Orar, acreditar e esperar



Quando se sente impotente ou acuado e quer uma saída, amplia o desejo de solução rezando e esperando. É tão intenso o deslocamento das impossibilidades que os cascalhos ou resíduos da tensão construirão caminhos para solução dos impasses. Assim, rezar, fazer promessas para conseguir o emprego, dá a certeza que o emprego virá.  É instalado o universo mágico no qual a espera é solidificadora, pois tudo virá a seu tempo. Não há ansiedade, ela é substituída pela fé e os rituais (compulsões) que a entronizam.

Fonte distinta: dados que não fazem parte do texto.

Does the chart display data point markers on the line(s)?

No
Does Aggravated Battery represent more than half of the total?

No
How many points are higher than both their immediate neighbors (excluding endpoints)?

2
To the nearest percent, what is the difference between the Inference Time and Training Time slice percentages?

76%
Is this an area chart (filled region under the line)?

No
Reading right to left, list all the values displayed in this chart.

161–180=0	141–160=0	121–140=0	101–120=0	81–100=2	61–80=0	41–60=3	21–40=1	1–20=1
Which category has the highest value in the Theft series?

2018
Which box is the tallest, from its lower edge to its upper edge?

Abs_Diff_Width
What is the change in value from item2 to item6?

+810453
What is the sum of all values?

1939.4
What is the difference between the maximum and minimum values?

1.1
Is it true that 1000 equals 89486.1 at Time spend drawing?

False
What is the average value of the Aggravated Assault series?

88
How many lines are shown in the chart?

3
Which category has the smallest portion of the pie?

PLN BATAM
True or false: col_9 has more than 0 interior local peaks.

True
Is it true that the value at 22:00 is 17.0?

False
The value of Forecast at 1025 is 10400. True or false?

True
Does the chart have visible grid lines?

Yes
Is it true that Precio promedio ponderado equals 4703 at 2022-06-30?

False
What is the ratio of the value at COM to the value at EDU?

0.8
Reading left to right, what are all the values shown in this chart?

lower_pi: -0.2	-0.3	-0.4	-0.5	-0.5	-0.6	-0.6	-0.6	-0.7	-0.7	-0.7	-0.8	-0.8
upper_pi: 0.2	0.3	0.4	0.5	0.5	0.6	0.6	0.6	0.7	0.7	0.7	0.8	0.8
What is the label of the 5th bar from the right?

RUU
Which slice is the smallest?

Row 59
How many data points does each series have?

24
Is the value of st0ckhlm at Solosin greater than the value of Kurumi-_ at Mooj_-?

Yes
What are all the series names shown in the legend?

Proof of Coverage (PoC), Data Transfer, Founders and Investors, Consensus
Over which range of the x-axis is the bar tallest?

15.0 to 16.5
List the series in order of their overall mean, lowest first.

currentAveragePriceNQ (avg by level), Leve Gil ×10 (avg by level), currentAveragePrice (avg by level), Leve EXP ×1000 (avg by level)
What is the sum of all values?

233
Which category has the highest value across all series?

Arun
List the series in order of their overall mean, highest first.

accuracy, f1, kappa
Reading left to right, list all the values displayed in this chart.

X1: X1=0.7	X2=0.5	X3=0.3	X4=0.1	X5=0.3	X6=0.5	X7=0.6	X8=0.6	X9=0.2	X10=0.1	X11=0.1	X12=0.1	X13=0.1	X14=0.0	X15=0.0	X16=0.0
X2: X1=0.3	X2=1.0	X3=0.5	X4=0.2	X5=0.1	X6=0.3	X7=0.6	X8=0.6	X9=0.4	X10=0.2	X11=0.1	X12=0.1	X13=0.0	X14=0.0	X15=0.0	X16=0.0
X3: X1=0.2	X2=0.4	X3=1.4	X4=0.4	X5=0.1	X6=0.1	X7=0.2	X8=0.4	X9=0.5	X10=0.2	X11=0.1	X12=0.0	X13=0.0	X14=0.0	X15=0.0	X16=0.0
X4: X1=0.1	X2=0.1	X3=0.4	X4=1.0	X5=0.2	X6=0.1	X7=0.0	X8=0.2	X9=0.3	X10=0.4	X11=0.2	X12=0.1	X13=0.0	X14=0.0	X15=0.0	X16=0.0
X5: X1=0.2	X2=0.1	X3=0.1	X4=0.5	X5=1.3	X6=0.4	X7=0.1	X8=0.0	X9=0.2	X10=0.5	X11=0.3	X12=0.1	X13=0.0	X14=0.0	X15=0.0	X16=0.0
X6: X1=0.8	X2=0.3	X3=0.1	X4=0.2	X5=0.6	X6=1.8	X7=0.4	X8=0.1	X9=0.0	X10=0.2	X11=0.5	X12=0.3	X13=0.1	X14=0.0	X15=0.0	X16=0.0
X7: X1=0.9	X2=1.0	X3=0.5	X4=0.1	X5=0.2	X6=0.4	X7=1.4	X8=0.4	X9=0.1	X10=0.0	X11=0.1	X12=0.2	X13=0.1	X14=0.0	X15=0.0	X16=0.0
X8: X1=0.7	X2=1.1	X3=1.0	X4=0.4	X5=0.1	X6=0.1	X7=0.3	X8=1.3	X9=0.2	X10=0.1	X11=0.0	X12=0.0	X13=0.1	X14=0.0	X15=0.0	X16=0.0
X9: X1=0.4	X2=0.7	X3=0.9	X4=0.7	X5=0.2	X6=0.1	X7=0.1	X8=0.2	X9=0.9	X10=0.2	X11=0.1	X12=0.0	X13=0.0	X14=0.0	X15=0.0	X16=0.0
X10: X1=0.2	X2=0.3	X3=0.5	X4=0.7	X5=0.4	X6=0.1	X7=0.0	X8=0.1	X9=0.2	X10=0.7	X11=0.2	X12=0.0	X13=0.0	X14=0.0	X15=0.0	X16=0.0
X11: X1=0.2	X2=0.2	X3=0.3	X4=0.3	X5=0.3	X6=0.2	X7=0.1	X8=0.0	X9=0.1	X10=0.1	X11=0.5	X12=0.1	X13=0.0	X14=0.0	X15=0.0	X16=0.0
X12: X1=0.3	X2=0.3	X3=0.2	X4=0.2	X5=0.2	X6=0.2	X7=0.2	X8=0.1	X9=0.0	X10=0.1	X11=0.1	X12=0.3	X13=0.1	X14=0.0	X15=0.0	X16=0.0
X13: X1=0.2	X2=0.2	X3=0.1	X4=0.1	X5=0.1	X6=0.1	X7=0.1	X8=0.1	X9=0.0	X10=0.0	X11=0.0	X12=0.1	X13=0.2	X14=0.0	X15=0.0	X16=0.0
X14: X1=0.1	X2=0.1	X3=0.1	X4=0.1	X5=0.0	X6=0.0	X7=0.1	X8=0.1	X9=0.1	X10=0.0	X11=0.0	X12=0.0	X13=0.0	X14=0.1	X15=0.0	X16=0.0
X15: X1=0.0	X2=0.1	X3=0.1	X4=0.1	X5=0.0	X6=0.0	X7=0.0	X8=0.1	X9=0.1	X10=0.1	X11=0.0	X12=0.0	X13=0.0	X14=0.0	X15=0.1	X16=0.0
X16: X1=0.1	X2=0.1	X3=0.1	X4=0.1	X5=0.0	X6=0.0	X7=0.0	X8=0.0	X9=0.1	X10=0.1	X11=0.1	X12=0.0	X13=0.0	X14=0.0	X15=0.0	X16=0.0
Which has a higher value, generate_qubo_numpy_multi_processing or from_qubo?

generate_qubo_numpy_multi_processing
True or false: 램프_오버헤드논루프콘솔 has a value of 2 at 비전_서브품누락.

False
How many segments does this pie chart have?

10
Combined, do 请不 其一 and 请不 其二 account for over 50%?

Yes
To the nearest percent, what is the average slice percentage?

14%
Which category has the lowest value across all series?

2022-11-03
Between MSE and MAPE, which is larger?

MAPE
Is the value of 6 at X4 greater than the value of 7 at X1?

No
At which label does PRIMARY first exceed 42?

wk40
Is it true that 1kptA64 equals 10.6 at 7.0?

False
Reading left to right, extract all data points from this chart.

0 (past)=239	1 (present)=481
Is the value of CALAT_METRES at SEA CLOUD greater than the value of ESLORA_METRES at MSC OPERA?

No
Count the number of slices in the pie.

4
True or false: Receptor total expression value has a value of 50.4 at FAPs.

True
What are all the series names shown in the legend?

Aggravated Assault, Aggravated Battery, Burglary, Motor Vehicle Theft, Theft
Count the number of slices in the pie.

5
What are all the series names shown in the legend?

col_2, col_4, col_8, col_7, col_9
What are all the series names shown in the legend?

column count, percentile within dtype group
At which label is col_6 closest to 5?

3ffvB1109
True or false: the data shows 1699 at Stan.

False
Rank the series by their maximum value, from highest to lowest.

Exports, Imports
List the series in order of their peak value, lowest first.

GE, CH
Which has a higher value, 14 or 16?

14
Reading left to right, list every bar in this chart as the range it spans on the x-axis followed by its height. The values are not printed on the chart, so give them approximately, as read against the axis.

A transformação do desejo, sustentada pela impotência, cria, por meio do deslocamento, a esperança e o otimismo. A fé é o pilar que tudo sustenta e este outro mundo criado, aos poucos é corroído pelas areias e pedras da realidade. Os suportes dessa crença, dessa fé decorrente do deslocamento da impotência, é sustentado pela alienação e medo, portanto, quanto mais se humilha, mais vitimização e necessidades nutrem seus sonhos e desejos. Jogar os desejos na infinitude da espera e da esperança é estar seguro na expectativa de receber as divinas dádivas e assim ter adormecida qualquer contradição que lhe permitiria andar, participar e lutar para transformar o que lhe deixa incapaz e impotente.

Enfrentar problemas é ultrapassar limites sem condicioná-los às expectativas de solução. Enfrentar esperando, enfrentar desejando, apenas divide a ação da motivação. Essa divisão desumaniza ao ponto de a esmola, a doença, a necessidade passarem a ser percebidas como soluções enviadas pelos emissários de suas preces e desejos.

É assim que, ao entrar no universo não existente, criado pelo deslocamento de não aceitação do desemprego, por exemplo, da fome, da doença, da separação do que ama, o indivíduo desloca e pela miragem atinge oásis onde crescem delírios e alucinações conduzidas pela ansiedade, o medo e a fúria que tudo destrói.

Negar a realidade é surfar no abismo do vazio no qual nada cresce e toda vitalidade evapora e é drenada pelos desejos construtores de abundâncias imaginadas.